The effect of smooth parametrizations on nonconvex optimization landscapes
Eitan Levin, Joe Kileel, Nicolas Boumal
TL;DR
The paper develops a general theory for comparing nonconvex optimization landscapes across two problems linked by a smooth lift $\varphi$, showing that the relation between desirable points often hinges on the lift geometry rather than the cost function. It introduces $\mathbf{L}_y$ and $\mathbf{Q}_y$ mappings to connect gradients and Hessians, and characterizes when $1$- and $2$-critical points map between problems, including openness, submersion properties, and tangent-cone conditions. The framework is applied to a broad spectrum of lifts—including Hadamard, Burer–Monteiro, low-rank factorizations, and tensor or neural-network parametrizations—yielding new guarantees and clarifying why some lifts induce benign nonconvexity while others can create spurious critical points. The results inform the design and analysis of parametrizations for low-rank optimization, semidefinite programming, and symmetry quotienting, with implications for reliably leveraging smooth lifts in practical algorithms.
Abstract
We develop new tools to study landscapes in nonconvex optimization. Given one optimization problem, we pair it with another by smoothly parametrizing the domain. This is either for practical purposes (e.g., to use smooth optimization algorithms with good guarantees) or for theoretical purposes (e.g., to reveal that the landscape satisfies a strict saddle property). In both cases, the central question is: how do the landscapes of the two problems relate? More precisely: how do desirable points such as local minima and critical points in one problem relate to those in the other problem?
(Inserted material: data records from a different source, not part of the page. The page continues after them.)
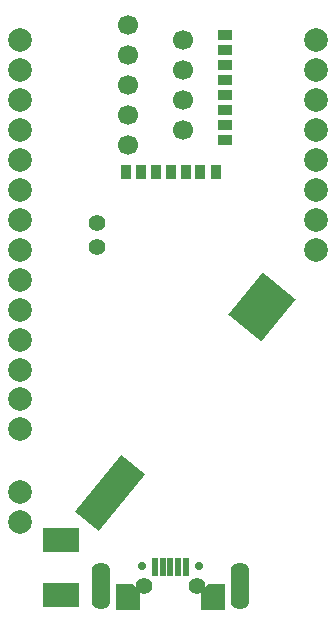
<source format=gbr>
G04 DipTrace 3.2.0.1*
G04 BottomMask.gbr*
%MOMM*%
G04 #@! TF.FileFunction,Soldermask,Bot*
G04 #@! TF.Part,Single*
%AMOUTLINE4*
4,1,4,
2.96949,1.57544,
-0.95759,-3.22229,
-2.96949,-1.57544,
0.95759,3.22229,
2.96949,1.57544,
0*%
%AMOUTLINE7*
4,1,4,
2.84972,0.63968,
-0.06396,-2.91992,
-2.84972,-0.63968,
0.06396,2.91992,
2.84972,0.63968,
0*%
%AMOUTLINE10*
4,1,5,
-1.0,0.44142,
-1.0,-1.1,
1.0,-1.1,
1.0,1.1,
-0.34142,1.1,
-1.0,0.44142,
0*%
%AMOUTLINE13*
4,1,5,
-1.0,-1.1,
1.0,-1.1,
1.0,0.44142,
0.34142,1.1,
-1.0,1.1,
-1.0,-1.1,
0*%
%ADD43C,1.4*%
%ADD44C,0.7*%
%ADD47C,1.4*%
%ADD49R,0.6X1.55*%
%ADD53O,1.6X4.0*%
%ADD61R,0.95X1.3*%
%ADD63R,1.3X0.95*%
%ADD75C,1.7*%
%ADD77C,2.0*%
%ADD79C,2.0*%
%ADD81R,3.1X2.05*%
%ADD92OUTLINE4*%
%ADD95OUTLINE7*%
%ADD98OUTLINE10*%
%ADD101OUTLINE13*%
%FSLAX35Y35*%
G04*
G71*
G90*
G75*
G01*
G04 BotMask*
%LPD*%
D81*
X-887053Y-3829060D3*
Y-4289060D3*
D79*
X-1230000Y-356000D3*
Y-102000D3*
Y152000D3*
Y406000D3*
X1272000Y-356000D3*
Y-102000D3*
Y152000D3*
Y406000D3*
X-1230000Y-1371000D3*
Y-1117000D3*
Y-863000D3*
Y-609000D3*
X1272000Y-1372000D3*
Y-1118000D3*
Y-864000D3*
Y-610000D3*
X-1234000Y-1624000D3*
D77*
X-1230000Y-1878000D3*
D79*
X-1234000Y-2132000D3*
D77*
X-1230000Y-2386000D3*
D79*
X-1234000Y-2635000D3*
D77*
X-1230000Y-2889000D3*
D79*
X-1234000Y-3416900D3*
D77*
X-1230000Y-3670900D3*
D75*
X150000Y406000D3*
X-320000Y281000D3*
X150000Y152000D3*
X-320000Y27000D3*
X150000Y-102000D3*
X-320000Y-227000D3*
X150000Y-354000D3*
X-320000Y-481000D3*
Y535000D3*
D63*
X502000Y-443000D3*
Y-315000D3*
Y-189000D3*
Y-61000D3*
Y66000D3*
Y193000D3*
Y320000D3*
D61*
X-339000Y-710000D3*
X-212000D3*
X-85000D3*
X42000D3*
X169000D3*
X295000D3*
X423000D3*
D63*
X502000Y447000D3*
D53*
X627000Y-4220000D3*
X-543000D3*
D43*
X-183000D3*
X267000D3*
D92*
X-473563Y-3429523D3*
D95*
X815400Y-1854787D3*
D49*
X41430Y-4053293D3*
X-23570D3*
X106430D3*
X171430D3*
X-88570D3*
D98*
X403930Y-4310793D3*
D101*
X-321070D3*
D44*
X-201070Y-4045793D3*
X283930D3*
D47*
X-578127Y-1350000D3*
Y-1140000D3*
M02*

</source>
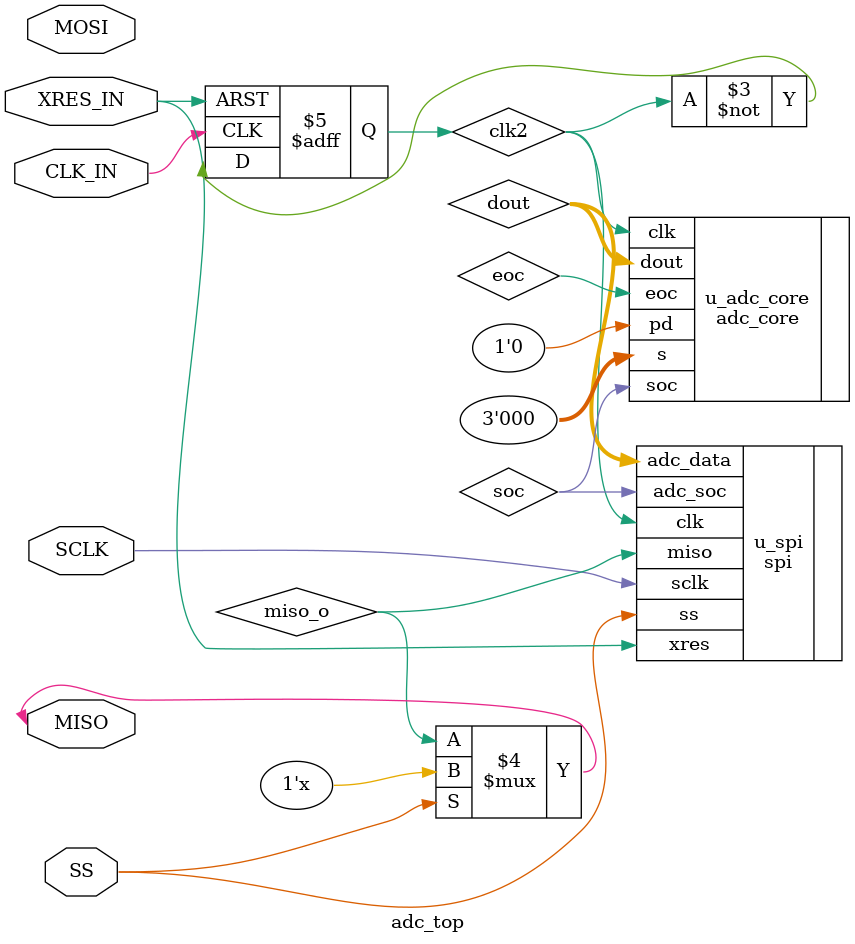
<source format=v>

`timescale 1ns/1ps

module adc_top
  ( 
    input  wire        CLK_IN,  // Xtal input (24MHz)
    input  wire        XRES_IN, // System reset, will be pulled-up
    input  wire        SS,      // SPI SS
    input  wire        SCLK,    // SPI SCLK
    inout  wire        MISO,    // SPI MISO
    input  wire        MOSI     // SPI MOSI (Don't use)
    );

  // T-FF for simple clock divider 24MHz->12MHz
  reg clk2; // System clock

  always @(posedge CLK_IN, negedge XRES_IN)
    begin
      if (!XRES_IN)
        begin
          clk2 <= 0;
        end
      else
        begin
          clk2 <= ~clk2;
        end
    end

  // ADC module
  wire soc;         // ADC soc
  wire eoc;         // ADC eoc
  wire [11:0] dout; // ADC dout

  adc_core u_adc_core
    (
     .eoc(eoc),   // End of conversion
     .dout(dout), // 12-bit ADC results
     .clk(clk2),  // ADC clock
     .pd(1'b0),   // Always turn on the power
     .s(3'b0),    // Channel 0 (fixed)
     .soc(soc)    // Start of conversion
     );

  // Tri-state buffer for SPI MISO. MISO will be HZ if SS goes high. 
  wire miso_o;
  bufif0 u_miso_buf(MISO, miso_o, SS);

  // Dedicated SPI I/F
  spi u_spi
    (
     .clk(clk2),      // System clock
     .xres(XRES_IN),  // System reset
     .sclk(SCLK),     // SPI SCLK
     .ss(SS),         // SPI SS
     .adc_soc(soc),   // ADC soc
     .adc_data(dout), // ADC results
     .miso(miso_o)    // SPI MISO internal buffer
   );

endmodule

</source>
A key finding in this paper is that these relations are often determined by the parametrization itself, and are almost entirely independent of the cost function. Accordingly, we introduce a general framework to study parametrizations by their effect on landscapes. The framework enables us to obtain new guarantees for an array of problems, some of which were previously treated on a case-by-case basis in the literature. Applications include: optimizing low-rank matrices and tensors through factorizations; solving semidefinite programs via the Burer-Monteiro approach; training neural networks by optimizing their weights and biases; and quotienting out symmetries.